3) DATA HANDLING & REDACTION
Write rules that engineers can implement and auditors can understand.
- Inputs to detect: PII (email/phone/address), credentials (API keys/tokens), payment data, health data
- Redaction behavior: drop, mask, or route-to-private
- Allowed destinations by sensitivity tier:
 - Public: hosted APIs allowed
 - Internal: private endpoints preferred
 - Regulated: private endpoint or self-host only
- Retention stance: what you store, for how long (if applicable), and where

4) TOOL SAFETY
Treat tools like production APIs with guardrails.
- Tool inventory (name → read/write):
- Allowlist per task:
- Confirmation rules for write actions:
- Sandboxing approach (test vs prod):
- Audit requirements: log tool args, allow/deny, result status

5) LOGGING: THE “AI REQUEST RECORD”
Every AI response should have a traceable record.
Minimum fields:
- request_id, timestamp, user/org id
- task name + version
- sensitivity flags + redaction summary
- provider, model, region (if relevant)
- retrieved sources (IDs/URLs), not just text
- tool calls (args + outcomes)
- policy path taken (which rules fired)
- final output + refusal codes (if any)

6) EVAL PLAN (FIRST 2 WEEKS)
Don’t boil the ocean.
- Pick 2 critical tasks.
- Build a “golden set” of ~20–50 examples each (realistic, edge-case heavy).
- Define pass/fail checks:
 - schema validity for structured outputs
 - citation presence when required
 - refusal correctness for disallowed requests
 - tool call correctness for allowed tools
- Run evals on any change to: model, system prompt, retrieval settings, tool schema.

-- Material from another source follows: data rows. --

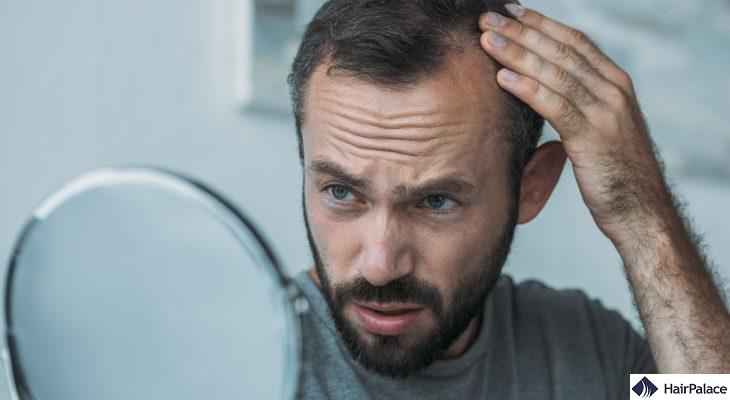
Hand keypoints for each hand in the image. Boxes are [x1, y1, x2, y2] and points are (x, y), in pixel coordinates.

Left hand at [479, 4, 672, 241]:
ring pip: (556, 73)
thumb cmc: (615, 171)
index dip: (540, 24)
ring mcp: (606, 112)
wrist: (641, 210)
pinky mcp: (593, 138)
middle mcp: (614, 91)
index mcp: (616, 83)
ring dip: (517, 54)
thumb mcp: (601, 127)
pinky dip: (527, 89)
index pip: (574, 41)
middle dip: (522, 32)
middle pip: (561, 51)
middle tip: (487, 18)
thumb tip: (545, 86)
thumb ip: (580, 102)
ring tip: (487, 41)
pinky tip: (502, 79)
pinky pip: (556, 106)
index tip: (510, 12)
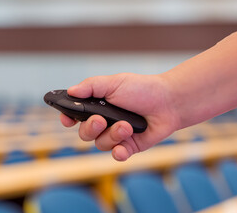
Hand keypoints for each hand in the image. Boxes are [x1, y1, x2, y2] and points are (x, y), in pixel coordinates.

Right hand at [60, 73, 179, 160]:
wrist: (169, 102)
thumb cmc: (142, 89)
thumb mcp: (114, 82)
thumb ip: (91, 86)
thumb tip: (71, 91)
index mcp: (96, 105)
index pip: (75, 115)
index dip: (68, 118)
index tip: (67, 119)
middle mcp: (103, 122)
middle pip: (84, 133)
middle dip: (91, 128)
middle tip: (101, 119)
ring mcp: (115, 135)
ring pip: (100, 144)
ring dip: (112, 136)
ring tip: (127, 126)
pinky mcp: (129, 146)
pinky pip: (117, 155)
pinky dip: (118, 153)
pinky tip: (122, 148)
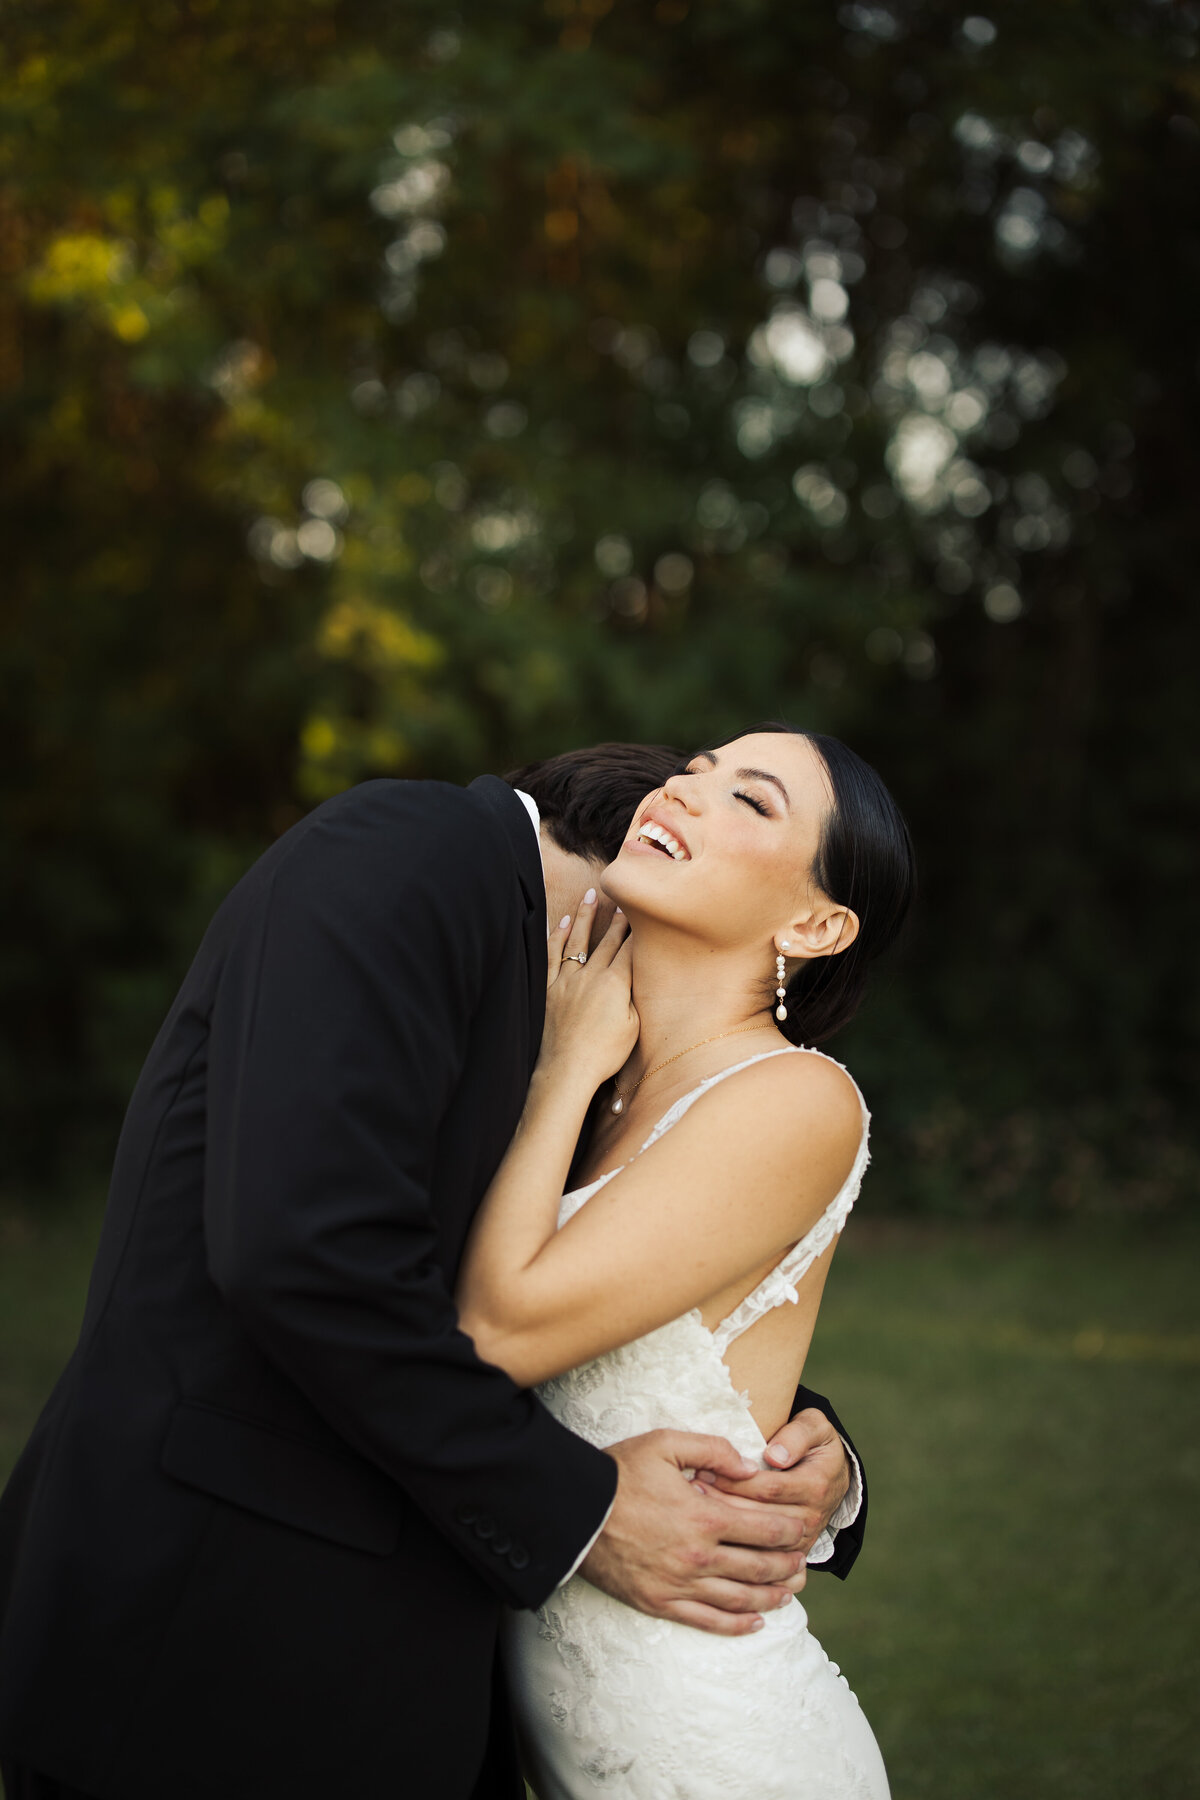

7) FAILOVER & INCIDENT BEHAVIOR
Decide what the product does under stress.
- Provider outage behavior: fallback model? degrade features? queue requests?
- Rate limit behavior: retry policy, backoff, user messaging
- Quality regression behavior: automatic rollback to previous route
- On-call signals: spikes in refusals, tool errors, user reports, latency

If you fill this out and implement it faithfully, you’ll be able to answer the enterprise questions that kill deals: where data went, why a model was chosen, what happens on outage, and how you prevent unsafe actions.